An ethical bank, also known as a social, alternative, civic, or sustainable bank, is a bank concerned with the social and environmental impacts of its investments and loans. The ethical banking movement includes: ethical investment, impact investment, socially responsible investment, corporate social responsibility, and is also related to such movements as the fair trade movement, ethical consumerism, and social enterprise.

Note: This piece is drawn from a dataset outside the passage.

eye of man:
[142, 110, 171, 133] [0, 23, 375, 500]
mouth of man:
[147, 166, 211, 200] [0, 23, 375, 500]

Other areas, such as fair trade, have comprehensive codes and regulations to which all industries that wish to be certified as fair trade must adhere. Ethical banking has not developed to this point; because of this it is difficult to create a concrete definition distinguishing exactly what it is that sets an ethical bank apart from conventional banks. Ethical banks are regulated by the same authorities as traditional banks and have to abide by the same rules. While there are differences between ethical banks, they do share a common set of principles, the most prominent being transparency and social and/or environmental aims of the projects they finance. Ethical banks sometimes work with narrower profit margins than traditional ones, and therefore they may have few offices and operate mostly by phone, Internet, or mail. Ethical banking is considered one of several forms of alternative banking.

The banking system was born in Ancient Greece and Ancient Rome, travellers and citizens trusted banks as a mean of protection in troubled times. The first two modern banks were open in Genoa in 1406, Banco San Giorgio and in Florence, Banco Soranza. Since old time Christian communities were based on the anti-materialism of Jesus, banking was ethical and any form of "Usura" (High interest lending), was considered as immoral. In England, King Offa of Mercia in 791, then King Alfred the great (849-899), as well as King Edward the Confessor (1042-1066), made usurers outlaw.